By Winston Law Group in Estate Planning & Asset Protection
The divorce rate in the United States is currently about 50% of all marriages. Most parents do not want to see their estate assets go to a child’s divorced in-law in a marital property division even though they usually want their child, and their grandchildren, to benefit from their estate. What should parents do to take into consideration the possibility or probability of a child’s divorce?
The answer requires a general explanation of Massachusetts family law and how a probate court divides marital assets. Although some states specifically exclude inherited assets from a marital estate, assets inherited in Massachusetts before or during a divorce may be included as marital property under a principle called “equitable division.” Factors include use of the assets during the marriage, co-mingling with other marital assets, need, immediacy of receipt, and other considerations. Even the potential for an inheritance or a remainder interest in a trust could affect the outcome of the division of already existing marital property under a principle called “expectancy.” Child support is an additional factor.
Therefore, it is an important that when parents are doing asset protection planning for themselves by transferring property to their children during their own lifetimes, they take this into consideration and not leave their gifted assets under the direct individual ownership of a child if there is any chance of divorce.
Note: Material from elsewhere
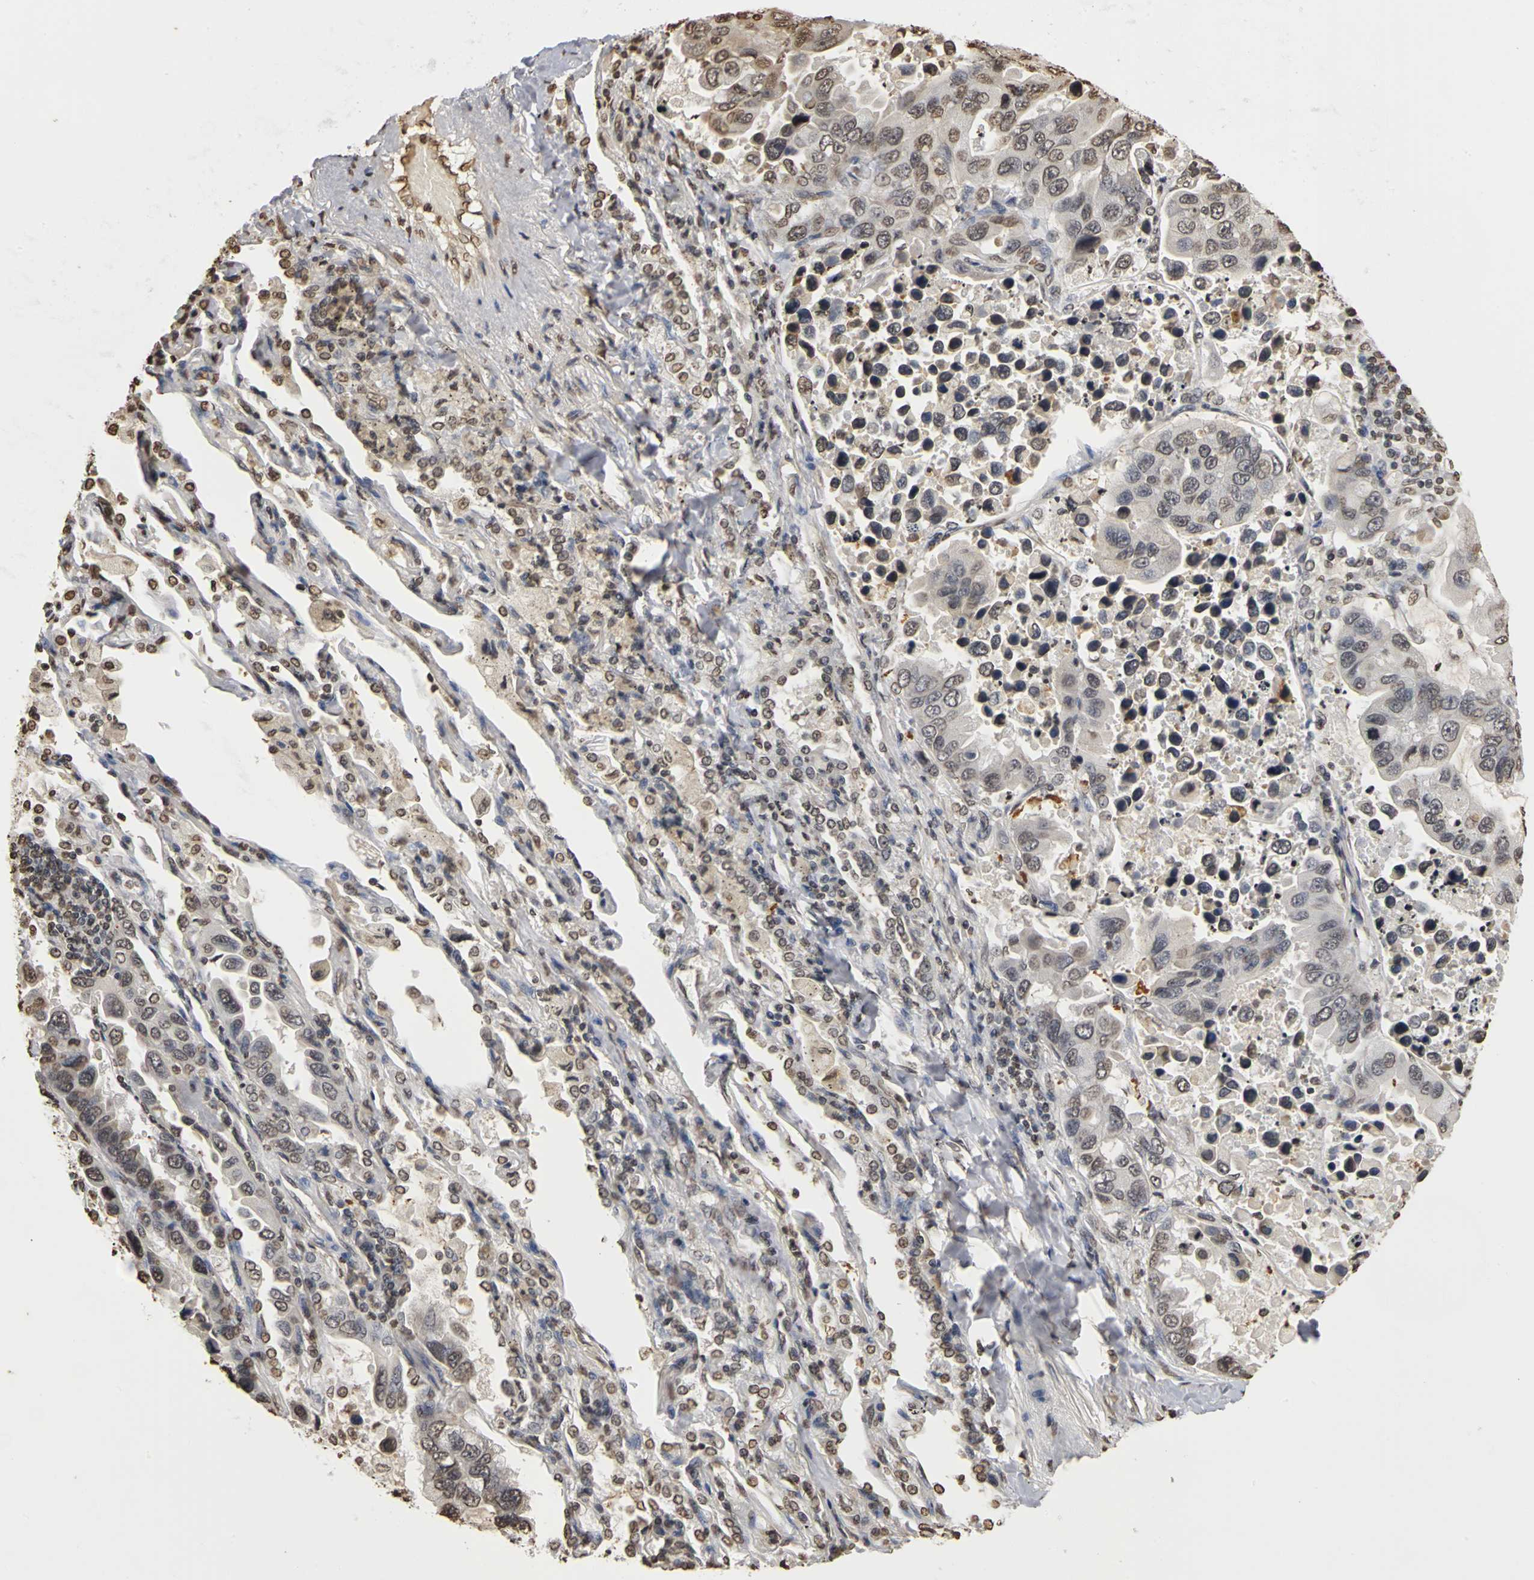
{"staining": {"intensity": "weak", "quantity": "<25%", "location": "cytoplasmic/membranous"}, "tissue": "lung cancer", "cell_type": "Tumor cells", "image_type": "cancer", "snomed": [{"axis": "morphology", "description": "Adenocarcinoma, NOS"}, {"axis": "topography", "description": "Lung"}], "caption": "Tumor cells are negative for protein expression in human lung adenocarcinoma. (DAB (3,3'-diaminobenzidine) immunohistochemistry (IHC) with hematoxylin counter stain).", "gene": "ERCC2", "patient": {"sex": "male", "age": 64}}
Additionally, many parents who transfer property to children expect that if there is ever a need for the child to voluntarily support them with the property in return, then it will be available to do so, and not be lost or encumbered in a divorce.
A primary technique for avoiding this direct control risk is to put the property in trust with an independent trustee, and only name the at-risk child as a beneficiary upon some future contingency, such as the death of the surviving parent. An independent trustee could be a professional such as a bank or attorney, or it could be a dependable family member such as another child. If grandchildren are named as beneficiaries, the independent trustee is often an aunt or uncle, but not the grandchildren’s at-risk parent.
While this will not totally remove the possibility that a probate court could still use the child’s share of the trust property in calculating the current division of joint marital property already within the control of the child, it will eliminate direct loss of the assets to the spouse. As an additional protection, drafters of trusts sometimes include authority for an independent third party to temporarily or permanently remove a child beneficiary from a trust if a divorce is pending.
A trust can also continue to keep property safe following the death of the parents if the child has ongoing liabilities. The decision for distributions could remain totally within the discretion of an independent trustee, whereas the trustee would keep track of the financial stability of the child before making a distribution. However, while the principal in a third-party discretionary trust cannot be directly attached by the divorcing spouse, any distributions from the trust for the benefit of the child could be fair game for the divorcing spouse to attempt to attach.
There is no one plan that works well for every situation. There is considerable latitude in how courts can treat the child’s share in dividing marital property, even when only potential inheritances and inaccessible assets are involved. It is also recommended that if a divorce is contemplated or pending, the estate planning attorney coordinate the plan with the child’s divorce attorney to help determine which plan will best protect the assets, and yet eventually provide for the child or grandchildren according to the wishes of the parents.